Zudem fordert Vonbank eine breite gesellschaftliche Diskussion über den Umgang mit Adipositas: "Wir müssen darüber sprechen, ob eine Kostenübernahme nicht langfristig sogar Folgekosten durch Folgeerkrankungen einsparen könnte." Die Weltgesundheitsorganisation prognostiziert, dass bis 2040 rund 50 Prozent der Bevölkerung übergewichtig sein werden – ein klarer Handlungsauftrag für Politik und Gesundheitswesen.
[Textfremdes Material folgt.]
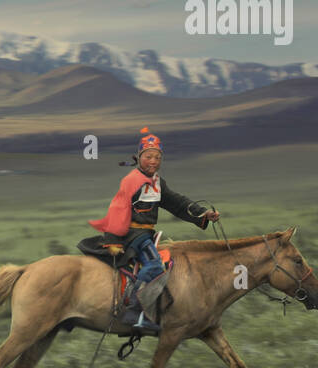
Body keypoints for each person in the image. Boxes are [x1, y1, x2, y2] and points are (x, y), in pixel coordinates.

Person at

Priv. Doz. Dr. Alexander Vonbank, PhD, MBA. ©VOL.AT/Emilia Waanders

"Adipositas ist eine chronische Erkrankung mit schweren Folgeerkrankungen. Sie muss endlich auch als solche anerkannt und entsprechend behandelt werden", betont er.

"Kein Wundermittel"

Trotz aller Risiken und Kosten bleibt die neue Medikamentenklasse aus medizinischer Sicht ein Durchbruch: "Es ist definitiv eine Innovation. Noch nie hatten wir solche Erfolge bei gleichzeitig überschaubaren Nebenwirkungen", bilanziert Vonbank. Doch er warnt auch: "Die Spritze ist kein Wundermittel. Veränderung des Lebensstils und ärztliche Begleitung während der Einnahme sind notwendig."